Telcos are already seeing enormous operational value from deploying CNFs on public cloud platforms. These partnerships are currently dominated by U.S. heavyweights—Amazon Web Services (AWS) with AWS Outpost, Microsoft Azure with Azure Cloud Stack, and Google Cloud Platform (GCP) with Anthos for Operators. However, often overlooked is a fourth player in certain markets (outside of the United States)—Huawei Cloud. ABI Research expects that, moving forward, Huawei Cloud’s value proposition will increasingly resonate with telcos, driven by geographic dominance in emerging regions and deep telecoms expertise.
Huawei Cloud Offers a Strongly Differentiated Value Proposition
AWS, Azure, and GCP offer similar (if slightly differentiated) solutions for telcos, but Huawei Cloud offers a strongly differentiated option:
- Networking Expertise: Huawei has a strong foundation in the telecoms industry with core competency in providing telco equipment. The expertise means that Huawei understands “what telcos want from digital transformation” and helps them immediately bridge the large gap between cloud services and telcos. Given the importance of OTT network services in digital transformation, understanding telco network services, as well as their internal legacy infrastructure (OSS/BSS) will be a key differential for Huawei Cloud. It will ensure that platforms, services, technology, and important post-deployment support will be better tailored to telco requirements.

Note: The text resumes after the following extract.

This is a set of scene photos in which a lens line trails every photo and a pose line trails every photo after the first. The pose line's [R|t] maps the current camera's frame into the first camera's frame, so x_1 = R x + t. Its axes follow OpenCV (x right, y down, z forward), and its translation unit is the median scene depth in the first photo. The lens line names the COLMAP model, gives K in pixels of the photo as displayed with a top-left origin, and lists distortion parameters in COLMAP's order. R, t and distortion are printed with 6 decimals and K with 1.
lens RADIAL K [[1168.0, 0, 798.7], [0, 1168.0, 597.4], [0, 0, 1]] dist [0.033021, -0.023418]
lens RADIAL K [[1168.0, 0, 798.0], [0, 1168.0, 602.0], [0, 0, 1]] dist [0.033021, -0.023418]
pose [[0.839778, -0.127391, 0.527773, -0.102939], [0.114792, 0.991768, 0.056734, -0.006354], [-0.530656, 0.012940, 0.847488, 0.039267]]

- Differentiated Geographic Presence: Although U.S.-based cloud players are expanding globally, Huawei Cloud already has a mature presence (2,800+ Content Delivery Network (CDN) nodes and 75 availability zones across 29 regions) in emerging (Middle East, Africa, and Asia-Pacific) and developed (Europe and China) regions. Huawei Cloud has dominant position in Africa and Asia-Pacific, as well as a strong position in Europe and Middle East. This will be appealing to regional telcos looking to transform, as well as large European-based players (i.e., Vodafone, Orange Business Services, and Deutsche Telekom) that are looking to expand their customer base across geographic frontiers.
- Service Optionality through Hybrid Cloud Offering: Huawei Cloud provides services to support hybrid cloud (private and public) deployment. Using Cloud Stack, Huawei can support on-premises deployment for mission-critical use cases requiring reliable and fast connectivity. In conjunction, it can deploy back-office applications on its public cloud, which optimizes management costs and improves operational efficiencies. With hybrid cloud deployment and orchestration becoming critically important to telco compliance and performance optimization, Huawei Cloud’s offering will become increasingly valuable, especially in Europe due to data sovereignty laws.
But Should Telcos Go with Huawei Cloud?
The short answer is: ‘it depends.” Huawei Cloud offers a strongly differentiated value proposition, but it may not be for everyone. The question that all operators need to ask themselves is: “which cloud provider’s infrastructure, service, and (importantly) investment plan aligns most closely with our own?”
The Huawei Cloud and Orange Business Services partnership highlights the importance of strategy alignment between partners. These two partnered to deliver a range of multi-domain services (including public cloud engine, private cloud storage, connectivity, and video conferencing). Huawei Cloud’s mature infrastructure and strong relations in the Middle East & Africa, as well as planned investment in further regional cloud infrastructure, aligned closely with Orange Business Services’ strategy to increase investment in providing digital services across these regions.
However, Huawei Cloud may not be for everyone, as its challenging relationship with the West (led by the United States) will undermine its proposition for certain operators. For one, it is stopping Huawei from deploying cloud infrastructure in certain locations, limiting support for certain geographies. Moreover, this sour relationship impedes access to best-in-class infrastructure (e.g., processors from U.S. fabless firms)—this is becoming increasingly important given the necessity for accelerator deployment to support heterogenous workloads. Lastly, choosing Huawei Cloud for core network deployment remains highly contested due to security concerns. For this reason, Huawei Cloud has failed to gain much traction outside of China for core transformation.
Huawei Cloud may not be for everyone, but it offers a very strong and, importantly, differentiated value proposition versus the U.S. heavyweights, especially for digital services and back-office (OSS/BSS) cloud deployments. ABI Research recommends that operators in and around emerging regions looking to deploy digital services should not “brush aside” Huawei Cloud, as its networking expertise, mature infrastructure, and service optionality could be a significant value driver.